I feel like there are a lot of 'accidental DBAs' out there :)

Ben Greenberg • Nov 29 '18

That's probably true, and we're all just trying to be extra careful not to drop the database!

Helen Anderson • Dec 1 '18

Having all that power is a beautiful... and terrifying thing :)

ComputerSmiths • Nov 27 '18

So if I’m (typically) putting measurements in a database with the Unix epoch time, and then pulling out the last 24 hours to plot, do I want to add an index on epoch? Is there an SQL “query” that’ll do that? I’m mostly using mysql and mariadb on Raspberry Pi (Debian-ish) if it matters.
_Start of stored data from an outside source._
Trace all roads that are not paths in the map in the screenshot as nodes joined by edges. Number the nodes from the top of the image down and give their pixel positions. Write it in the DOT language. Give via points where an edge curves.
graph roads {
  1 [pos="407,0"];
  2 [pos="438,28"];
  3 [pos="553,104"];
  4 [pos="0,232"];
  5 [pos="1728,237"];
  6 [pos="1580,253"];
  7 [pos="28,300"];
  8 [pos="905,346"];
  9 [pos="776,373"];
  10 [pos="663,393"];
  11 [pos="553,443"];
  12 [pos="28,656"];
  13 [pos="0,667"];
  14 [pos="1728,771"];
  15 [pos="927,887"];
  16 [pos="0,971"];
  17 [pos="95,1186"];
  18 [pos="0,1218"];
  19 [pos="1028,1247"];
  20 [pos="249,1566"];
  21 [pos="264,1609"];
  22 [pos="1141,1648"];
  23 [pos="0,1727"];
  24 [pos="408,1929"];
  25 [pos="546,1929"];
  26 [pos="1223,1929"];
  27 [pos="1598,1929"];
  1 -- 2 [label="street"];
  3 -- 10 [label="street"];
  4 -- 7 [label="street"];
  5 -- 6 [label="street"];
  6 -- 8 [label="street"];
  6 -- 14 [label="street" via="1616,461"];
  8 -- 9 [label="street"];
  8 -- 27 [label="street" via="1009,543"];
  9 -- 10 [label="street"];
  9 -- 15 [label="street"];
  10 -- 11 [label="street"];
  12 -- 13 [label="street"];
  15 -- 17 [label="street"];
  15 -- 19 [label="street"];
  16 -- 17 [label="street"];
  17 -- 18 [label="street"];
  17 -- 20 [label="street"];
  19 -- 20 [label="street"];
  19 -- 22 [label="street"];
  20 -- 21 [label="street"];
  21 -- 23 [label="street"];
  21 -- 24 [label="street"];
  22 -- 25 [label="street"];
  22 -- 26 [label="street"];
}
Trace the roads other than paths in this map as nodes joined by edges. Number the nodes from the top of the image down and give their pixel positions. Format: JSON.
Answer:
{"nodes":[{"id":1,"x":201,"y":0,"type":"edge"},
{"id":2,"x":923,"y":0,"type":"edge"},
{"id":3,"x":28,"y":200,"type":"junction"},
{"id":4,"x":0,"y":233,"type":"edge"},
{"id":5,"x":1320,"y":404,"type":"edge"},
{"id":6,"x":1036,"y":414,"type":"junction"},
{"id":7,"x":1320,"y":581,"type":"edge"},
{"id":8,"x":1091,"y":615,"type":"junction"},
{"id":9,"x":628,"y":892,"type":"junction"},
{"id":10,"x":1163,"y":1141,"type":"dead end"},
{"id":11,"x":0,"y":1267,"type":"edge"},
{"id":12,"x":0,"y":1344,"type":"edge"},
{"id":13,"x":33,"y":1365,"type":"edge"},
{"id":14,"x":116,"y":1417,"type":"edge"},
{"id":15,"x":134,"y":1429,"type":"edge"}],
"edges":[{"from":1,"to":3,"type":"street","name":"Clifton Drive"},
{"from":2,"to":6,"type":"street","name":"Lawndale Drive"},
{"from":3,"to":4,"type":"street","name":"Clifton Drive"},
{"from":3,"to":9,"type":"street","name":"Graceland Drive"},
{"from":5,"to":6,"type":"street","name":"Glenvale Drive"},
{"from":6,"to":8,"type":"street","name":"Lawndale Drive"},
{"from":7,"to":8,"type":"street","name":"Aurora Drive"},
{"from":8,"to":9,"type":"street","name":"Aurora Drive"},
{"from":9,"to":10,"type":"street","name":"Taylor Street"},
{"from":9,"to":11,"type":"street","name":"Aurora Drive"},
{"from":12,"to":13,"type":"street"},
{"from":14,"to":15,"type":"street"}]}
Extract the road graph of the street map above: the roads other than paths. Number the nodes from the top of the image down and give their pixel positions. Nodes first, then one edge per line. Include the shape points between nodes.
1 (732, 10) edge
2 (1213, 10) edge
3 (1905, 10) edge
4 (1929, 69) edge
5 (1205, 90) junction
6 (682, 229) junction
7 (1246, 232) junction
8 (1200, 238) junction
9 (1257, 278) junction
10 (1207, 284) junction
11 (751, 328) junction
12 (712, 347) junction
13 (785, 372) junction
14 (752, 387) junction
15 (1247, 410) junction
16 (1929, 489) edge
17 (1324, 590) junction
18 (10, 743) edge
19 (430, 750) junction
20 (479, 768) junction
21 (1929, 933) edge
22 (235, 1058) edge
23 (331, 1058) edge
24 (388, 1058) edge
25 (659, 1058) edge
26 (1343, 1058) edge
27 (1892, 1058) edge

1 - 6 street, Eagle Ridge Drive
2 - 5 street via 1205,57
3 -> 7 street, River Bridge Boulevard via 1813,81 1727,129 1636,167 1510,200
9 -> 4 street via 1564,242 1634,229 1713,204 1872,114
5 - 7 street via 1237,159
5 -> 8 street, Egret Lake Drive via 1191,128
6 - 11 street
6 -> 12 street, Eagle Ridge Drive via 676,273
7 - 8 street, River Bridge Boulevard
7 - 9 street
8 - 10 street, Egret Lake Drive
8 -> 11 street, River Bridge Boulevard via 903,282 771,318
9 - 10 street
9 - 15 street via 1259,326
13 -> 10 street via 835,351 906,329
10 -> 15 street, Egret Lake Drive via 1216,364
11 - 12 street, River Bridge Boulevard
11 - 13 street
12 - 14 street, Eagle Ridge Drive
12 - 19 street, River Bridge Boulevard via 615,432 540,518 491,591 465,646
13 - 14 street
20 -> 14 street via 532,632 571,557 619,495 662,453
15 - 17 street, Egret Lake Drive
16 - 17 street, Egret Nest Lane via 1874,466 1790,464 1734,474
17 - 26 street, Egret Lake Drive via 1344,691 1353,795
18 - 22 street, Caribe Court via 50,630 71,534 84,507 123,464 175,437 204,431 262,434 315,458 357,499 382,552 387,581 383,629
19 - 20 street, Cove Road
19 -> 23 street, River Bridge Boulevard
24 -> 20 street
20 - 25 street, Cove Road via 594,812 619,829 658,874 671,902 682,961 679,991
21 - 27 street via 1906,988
Thanks!

Katie • Nov 27 '18

There's hardly anything to add to this awesome post, except maybe:

"I don't maintain the database; I just query it!" folks, don't be scared off!

Even if you don't have tools that show you the indexes, it's always good to ask your DBA (or some other expert) where the indexes are in tables you plan to join with SQL (or a drag-and-drop tool that generates SQL behind the scenes), so that you can potentially write faster queries.

I say "potentially" because the index won't always make your query run faster (it depends on the data and on your query). But that's the subject of a 3-hour university lecture and exercises doing "explain plan" with pencil and paper ... :-)

A good guess, if you're in a rush, is that the "primary key" for a table is often indexed to make "joining" it to other tables against "foreign keys" faster. In other words, join tables the way they seem intuitively related to each other, those joins may run reasonably quickly.

But ask your DBA or other database expert to be sure.

Helen Anderson • Nov 28 '18

Thanks Katie :)

Great advice to check in with your DBA before making those kinds of decisions. There's often a lot more going on behind the scenes and other indexes may have been applied for different reasons. An index may make things go faster, but there could be another way to solve the problem.